In dem behandelten Fall ging es um die Beitragspflicht eines Bauunternehmens gegenüber der Sozialkasse (Soka) Bau. Die Tarifverträge der Soka Bau werden zwischen den Tarifparteien des Baugewerbes ausgehandelt und umfassen unter anderem die Zahlungen an die Zusatzversorgungskasse des Baugewerbes, eine der Sozialkassen der Bauwirtschaft. Da die Soka-Bau-Tarife vom Bundesarbeitsministerium regelmäßig für allgemeinverbindlich erklärt werden, gelten sie dann für alle Arbeitgeber der Soka-pflichtigen Bau- und Ausbaugewerke.

Geklagt hatte nun ein Bauunternehmen wegen dieser Allgemeinverbindlichkeit – gegen die Bundesrepublik Deutschland. Das Unternehmen, selbst nicht Mitglied in einem Arbeitgeberverband der Bauwirtschaft, sah sich in seinen Rechten beschnitten.

Der Gerichtshof sieht das anders: Die Beitragspflicht könne zwar einen Anreiz bieten, Mitglied im Arbeitgeberverband zu werden, um dort Einfluss zu nehmen.
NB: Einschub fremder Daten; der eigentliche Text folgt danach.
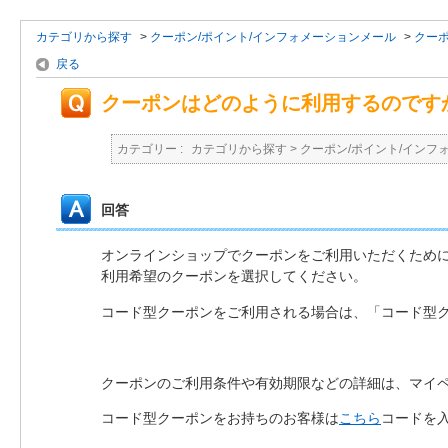
カテゴリから探す
>
クーポン/ポイント/インフォメーションメール
>
クー
戻る
クーポンはどのように利用するのです
カテゴリー :
カテゴリから探す
>
クーポン/ポイント/インフ
回答
オンラインショップでクーポンをご利用いただくため
利用希望のクーポンを選択してください。
コード型クーポンをご利用される場合は、「コード型
クーポンのご利用条件や有効期限などの詳細は、マイペ
コード型クーポンをお持ちのお客様は
こちら
コードを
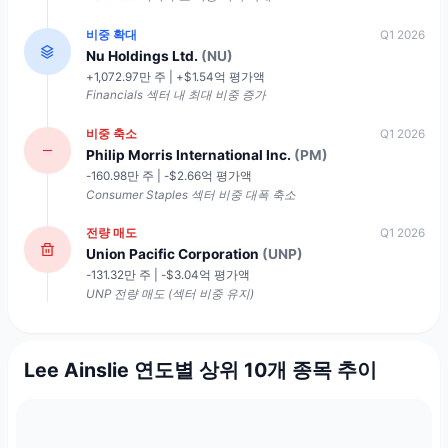
비중 확대
Q1 2026
Nu Holdings Ltd.
(NU)
+1,072.97만 주 | +$1.54억 평가액
Financials 섹터 내 최대 비중 증가
비중 축소
Q1 2026
Philip Morris International Inc.
(PM)
-160.98만 주 | -$2.66억 평가액
Consumer Staples 섹터 비중 대폭 축소
전량 매도
Q1 2026
Union Pacific Corporation
(UNP)
-131.32만 주 | -$3.04억 평가액
UNP 전량 매도 (섹터 비중 유지)
Lee Ainslie 연도별 상위 10개 종목 추이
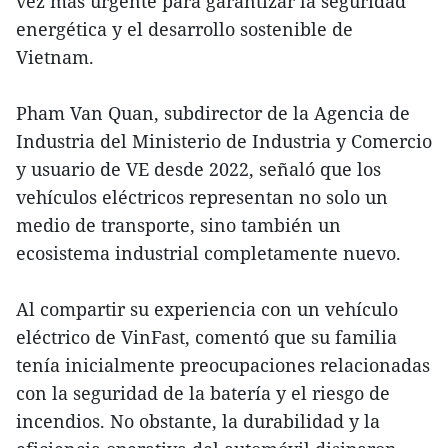
vez más urgente para garantizar la seguridad
energética y el desarrollo sostenible de
Vietnam.
Pham Van Quan, subdirector de la Agencia de
Industria del Ministerio de Industria y Comercio
y usuario de VE desde 2022, señaló que los
vehículos eléctricos representan no solo un
medio de transporte, sino también un
ecosistema industrial completamente nuevo.
Al compartir su experiencia con un vehículo
eléctrico de VinFast, comentó que su familia
tenía inicialmente preocupaciones relacionadas
con la seguridad de la batería y el riesgo de
incendios. No obstante, la durabilidad y la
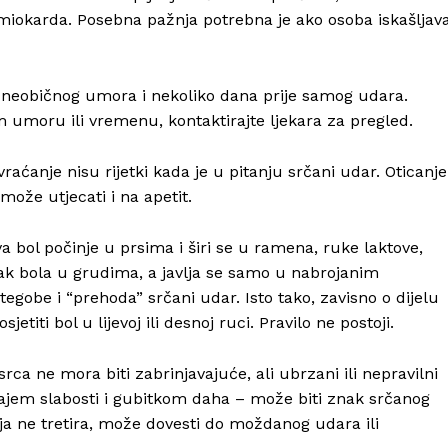
 miokarda. Posebna pažnja potrebna je ako osoba iskašljav
 neobičnog umora i nekoliko dana prije samog udara.
m umoru ili vremenu, kontaktirajte ljekara za pregled.
raćanje nisu rijetki kada je u pitanju srčani udar. Oticanje
že utjecati i na apetit.
va bol počinje u prsima i širi se u ramena, ruke laktove,
ak bola u grudima, a javlja se samo u nabrojanim
tegobe i “prehoda” srčani udar. Isto tako, zavisno o dijelu
titi bol u lijevoj ili desnoj ruci. Pravilo ne postoji.
ca ne mora biti zabrinjavajuće, ali ubrzani ili nepravilni
ćajem slabosti i gubitkom daha – može biti znak srčanog
ija ne tretira, može dovesti do moždanog udara ili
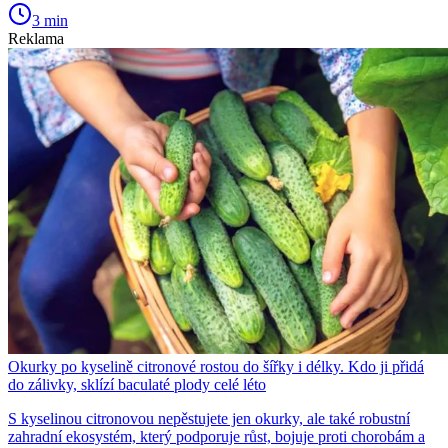
3 min
Reklama
Okurky po kyselině citronové rostou do šířky i délky. Kdo ji přidá
do zálivky, sklízí baculaté plody celé léto
S kyselinou citronovou nepěstujete jen okurky, ale také robustní
zahradní ekosystém, který podporuje růst, bojuje proti chorobám a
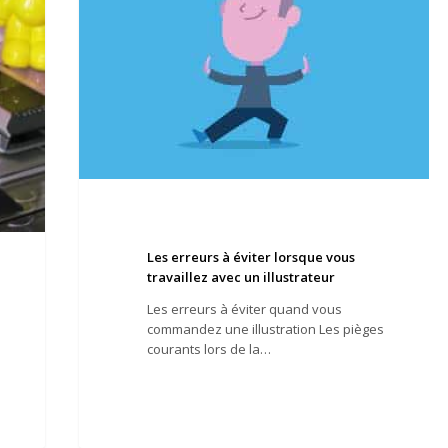
illustrateur
Les erreurs à éviter lorsque vous
travaillez avec un illustrateur
Les erreurs à éviter quand vous
commandez une illustration Les pièges
courants lors de la…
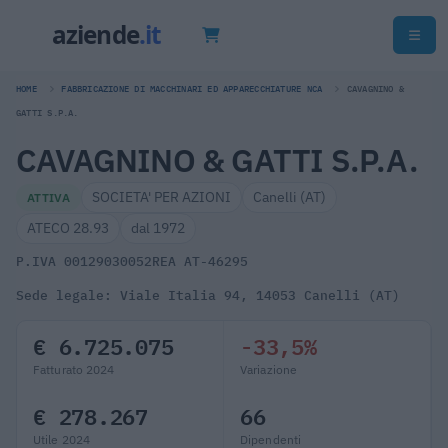
HOME
FABBRICAZIONE DI MACCHINARI ED APPARECCHIATURE NCA
CAVAGNINO &
GATTI S.P.A.
CAVAGNINO & GATTI S.P.A.
SOCIETA' PER AZIONI
Canelli (AT)
ATTIVA
ATECO 28.93
dal 1972
P.IVA 00129030052
REA AT-46295
Sede legale: Viale Italia 94, 14053 Canelli (AT)
€ 6.725.075
-33,5%
Fatturato 2024
Variazione
€ 278.267
66
Utile 2024
Dipendenti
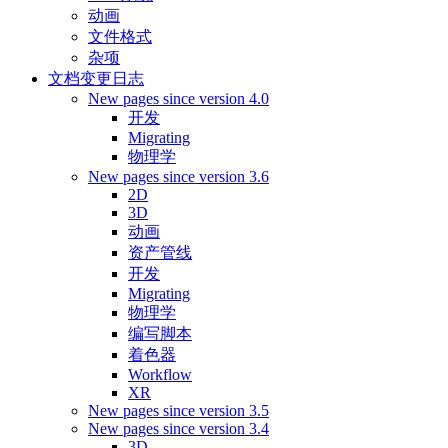
动画
文件格式
杂项
文档变更日志
New pages since version 4.0
开发
Migrating
物理学
New pages since version 3.6
2D
3D
动画
资产管线
开发
Migrating
物理学
编写脚本
着色器
Workflow
XR
New pages since version 3.5
New pages since version 3.4
3D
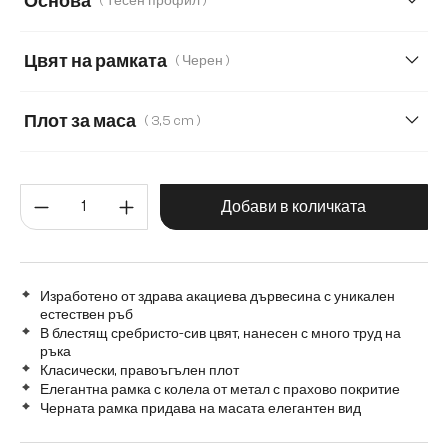
Основа
( Тесен профил )
200 cm
220 cm
240 cm
280 cm
Цвят на рамката
( Черен )
300 cm
Transparent
Плот за маса
( 3,5 cm )
3,5 cm
5,5 cm
2,5 cm
Количество на продукта: Въве
Добави в количката
Изработено от здрава акациева дървесина с уникален
естествен ръб
В блестящ сребристо-сив цвят, нанесен с много труд на
ръка
Класически, правоъгълен плот
Елегантна рамка с колела от метал с прахово покритие
Черната рамка придава на масата елегантен вид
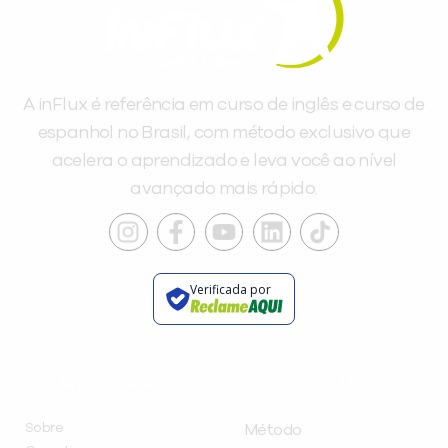
A inFlux é referência em curso de inglês e curso de
espanhol no Brasil, com método exclusivo que
acelera o aprendizado e leva você ao nível
avançado mais rápido.
Verificada por
INSTITUCIONAL
A INFLUX
Sobre
Método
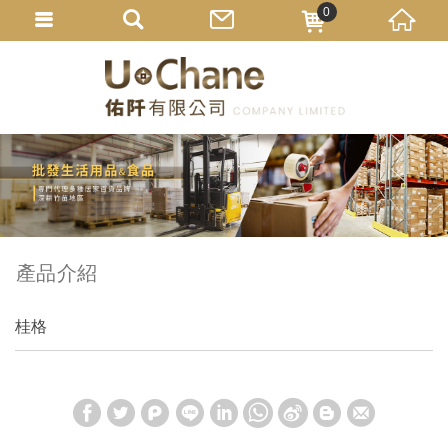
0
產品介紹
桂格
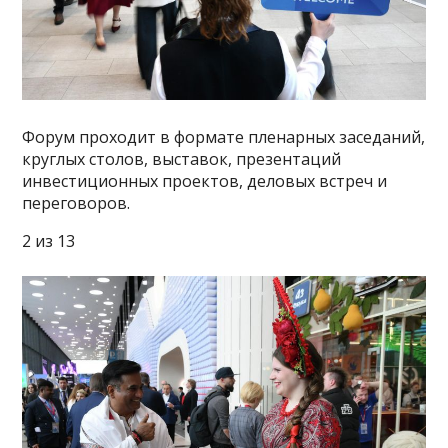
Форум проходит в формате пленарных заседаний,
круглых столов, выставок, презентаций
инвестиционных проектов, деловых встреч и
переговоров.
2 из 13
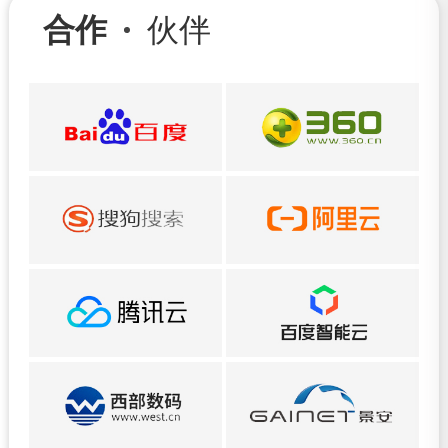
合作
伙伴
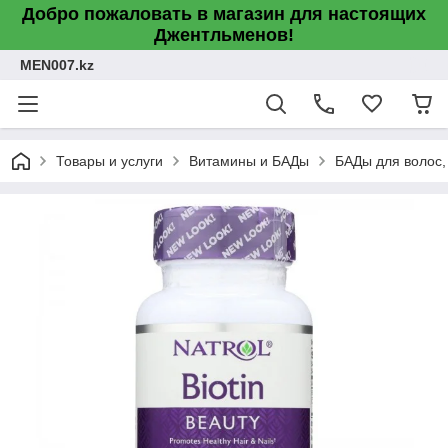
Добро пожаловать в магазин для настоящих
Джентльменов!
MEN007.kz
Товары и услуги
Витамины и БАДы
БАДы для волос,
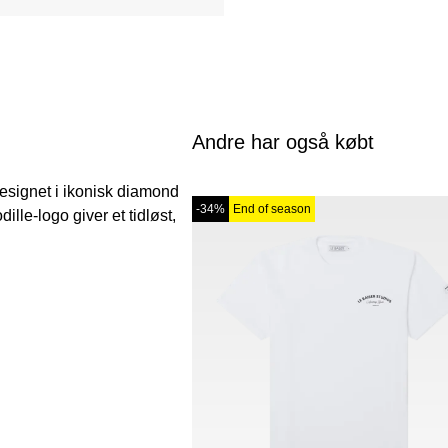
Andre har også købt
 designet i ikonisk diamond
-34%
End of season
ille-logo giver et tidløst,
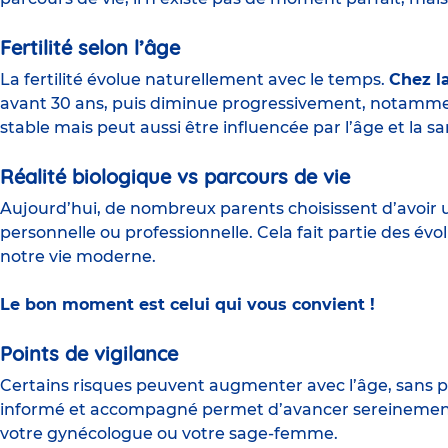
Fertilité selon l’âge
La fertilité évolue naturellement avec le temps.
Chez l
avant 30 ans, puis diminue progressivement, notamme
stable mais peut aussi être influencée par l’âge et la sa
Réalité biologique vs parcours de vie
Aujourd’hui, de nombreux parents choisissent d’avoir un
personnelle ou professionnelle. Cela fait partie des évol
notre vie moderne.
Le bon moment est celui qui vous convient !
Points de vigilance
Certains risques peuvent augmenter avec l’âge, sans 
informé et accompagné permet d’avancer sereinement. 
votre gynécologue ou votre sage-femme.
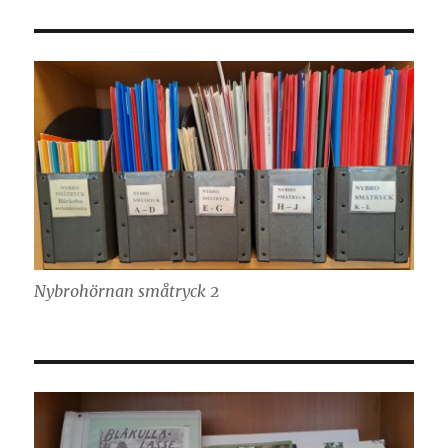
Nybrohörnan småtryck 2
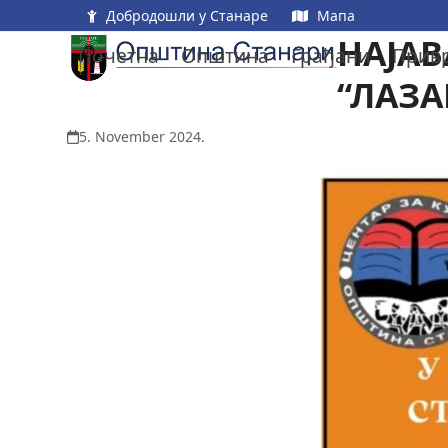
Skip
Добродошли у Станаре
Мапа
to
НАЈАВ
Почетна
Општина
Грађани
Прив
content
“ЛАЗА
5. November 2024.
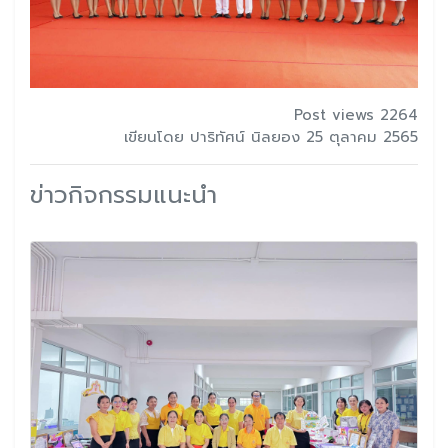
Post views 2264
เขียนโดย ปาริทัศน์ นิลยอง 25 ตุลาคม 2565
ข่าวกิจกรรมแนะนำ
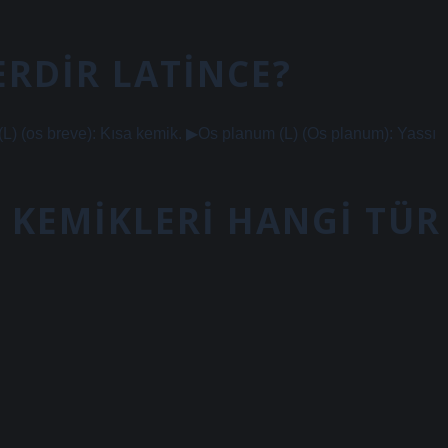
ERDIR LATINCE?
) (os breve): Kısa kemik. ▶Os planum (L) (Os planum): Yassı
 KEMIKLERI HANGI TÜR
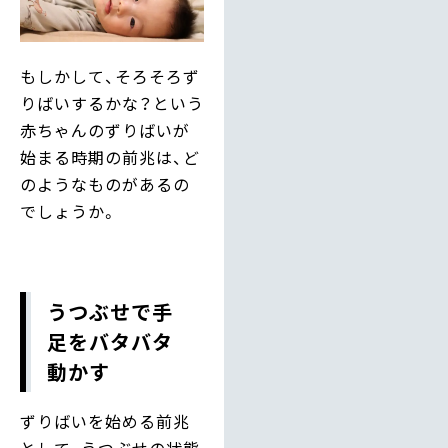
もしかして、そろそろず
りばいするかな？という
赤ちゃんのずりばいが
始まる時期の前兆は、ど
のようなものがあるの
でしょうか。
うつぶせで手
足をバタバタ
動かす
ずりばいを始める前兆
として、うつぶせの状態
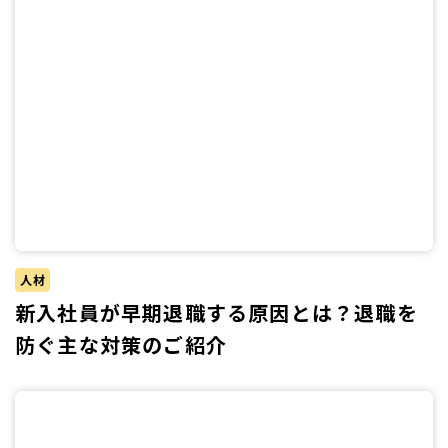
人材
新入社員が早期退職する原因とは？退職を
防ぐ主な対策のご紹介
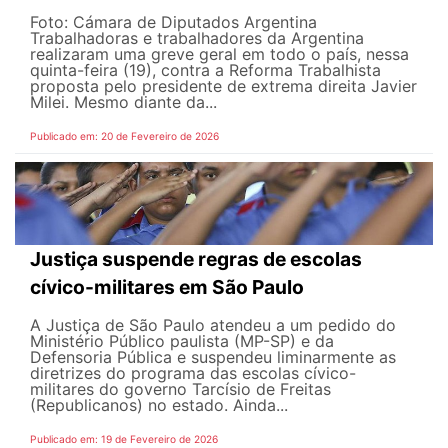
Foto: Cámara de Diputados Argentina
Trabalhadoras e trabalhadores da Argentina
realizaram uma greve geral em todo o país, nessa
quinta-feira (19), contra a Reforma Trabalhista
proposta pelo presidente de extrema direita Javier
Milei. Mesmo diante da...
Publicado em: 20 de Fevereiro de 2026
Justiça suspende regras de escolas
cívico-militares em São Paulo
A Justiça de São Paulo atendeu a um pedido do
Ministério Público paulista (MP-SP) e da
Defensoria Pública e suspendeu liminarmente as
diretrizes do programa das escolas cívico-
militares do governo Tarcísio de Freitas
(Republicanos) no estado. Ainda...
Publicado em: 19 de Fevereiro de 2026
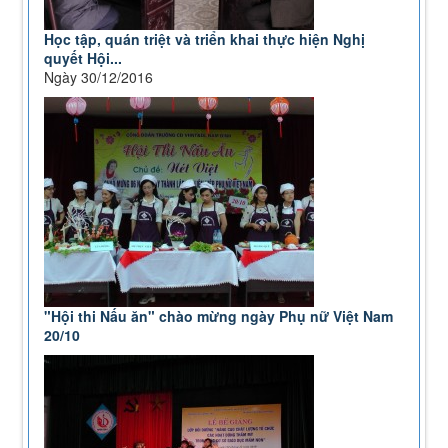
Học tập, quán triệt và triển khai thực hiện Nghị
quyết Hội...
Ngày 30/12/2016
"Hội thi Nấu ăn" chào mừng ngày Phụ nữ Việt Nam
20/10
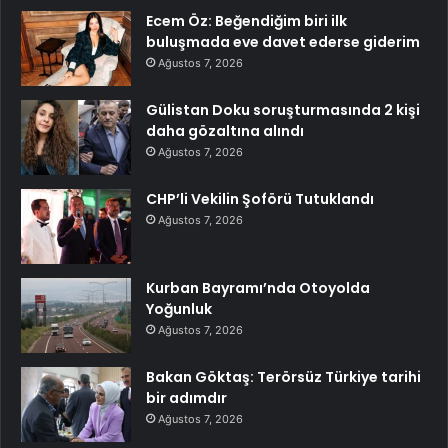
Ecem Öz: Beğendiğim biri ilk
buluşmada eve davet ederse giderim
Ağustos 7, 2026
Gülistan Doku soruşturmasında 2 kişi
daha gözaltına alındı
Ağustos 7, 2026
CHP’li Vekilin Şoförü Tutuklandı
Ağustos 7, 2026
Kurban Bayramı’nda Otoyolda
Yoğunluk
Ağustos 7, 2026
Bakan Göktaş: Terörsüz Türkiye tarihi
bir adımdır
Ağustos 7, 2026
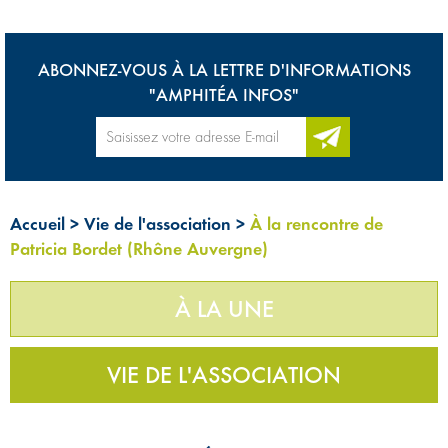
ABONNEZ-VOUS À LA LETTRE D'INFORMATIONS
"AMPHITÉA INFOS"
Accueil
>
Vie de l'association
>
À la rencontre de
Patricia Bordet (Rhône Auvergne)
À LA UNE
VIE DE L'ASSOCIATION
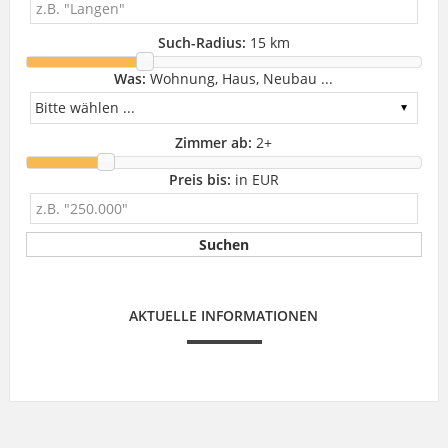
Such-Radius:
15 km
Was:
Wohnung, Haus, Neubau ...
Zimmer ab:
2
+
Preis bis:
in EUR
AKTUELLE INFORMATIONEN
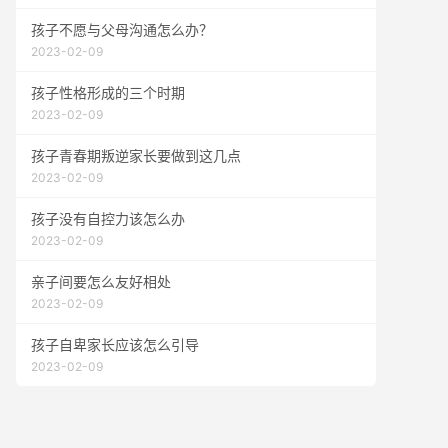
孩子不愿与父母沟通怎么办？
2023-02-09
孩子性格形成的三个时期
2023-02-09
孩子青春期叛逆家长要做到这几点
2023-02-09
孩子没有自控力该怎么办
2023-02-09
亲子间要怎么友好相处
2023-02-09
孩子自卑家长应该怎么引导
2023-02-09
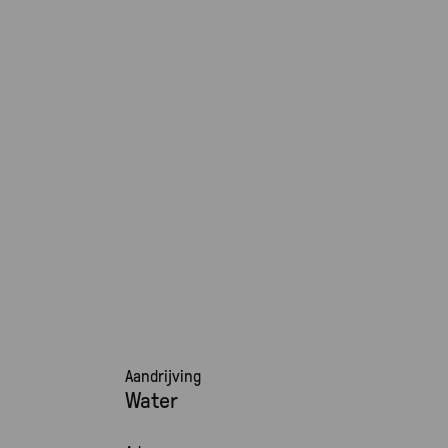
Aandrijving
Water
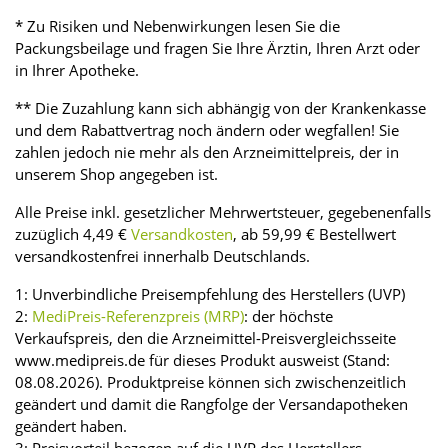
* Zu Risiken und Nebenwirkungen lesen Sie die
Packungsbeilage und fragen Sie Ihre Ärztin, Ihren Arzt oder
in Ihrer Apotheke.
** Die Zuzahlung kann sich abhängig von der Krankenkasse
und dem Rabattvertrag noch ändern oder wegfallen! Sie
zahlen jedoch nie mehr als den Arzneimittelpreis, der in
unserem Shop angegeben ist.
Alle Preise inkl. gesetzlicher Mehrwertsteuer, gegebenenfalls
zuzüglich 4,49 €
Versandkosten
, ab 59,99 € Bestellwert
versandkostenfrei innerhalb Deutschlands.
1: Unverbindliche Preisempfehlung des Herstellers (UVP)
2:
MediPreis-Referenzpreis (MRP)
: der höchste
Verkaufspreis, den die Arzneimittel-Preisvergleichsseite
www.medipreis.de für dieses Produkt ausweist (Stand:
08.08.2026). Produktpreise können sich zwischenzeitlich
geändert und damit die Rangfolge der Versandapotheken
geändert haben.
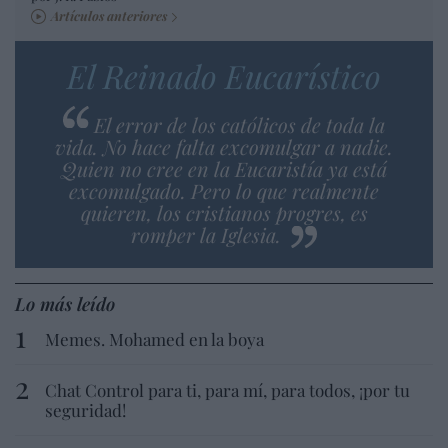
Artículos anteriores
El Reinado Eucarístico
El error de los católicos de toda la
vida. No hace falta excomulgar a nadie.
Quien no cree en la Eucaristía ya está
excomulgado. Pero lo que realmente
quieren, los cristianos progres, es
romper la Iglesia.
Lo más leído
Memes. Mohamed en la boya
Chat Control para ti, para mí, para todos, ¡por tu
seguridad!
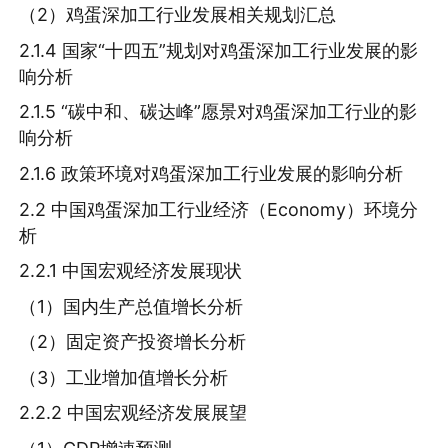
（2）鸡蛋深加工行业发展相关规划汇总
2.1.4 国家“十四五”规划对鸡蛋深加工行业发展的影
响分析
2.1.5 “碳中和、碳达峰”愿景对鸡蛋深加工行业的影
响分析
2.1.6 政策环境对鸡蛋深加工行业发展的影响分析
2.2 中国鸡蛋深加工行业经济（Economy）环境分
析
2.2.1 中国宏观经济发展现状
（1）国内生产总值增长分析
（2）固定资产投资增长分析
（3）工业增加值增长分析
2.2.2 中国宏观经济发展展望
Der Anreiz sei jedoch zu gering, um die Vereinigungsfreiheit zu verletzen, zumal die Beiträge durch Auszahlungsansprüche gegen die Soka Bau ausgeglichen würden. Ebenso wenig verletze die Allgemeinverbindlichkeit das Recht auf Eigentum: Die Regelung sei verhältnismäßig und entspreche dem öffentlichen Interesse, Arbeitnehmer sozial abzusichern.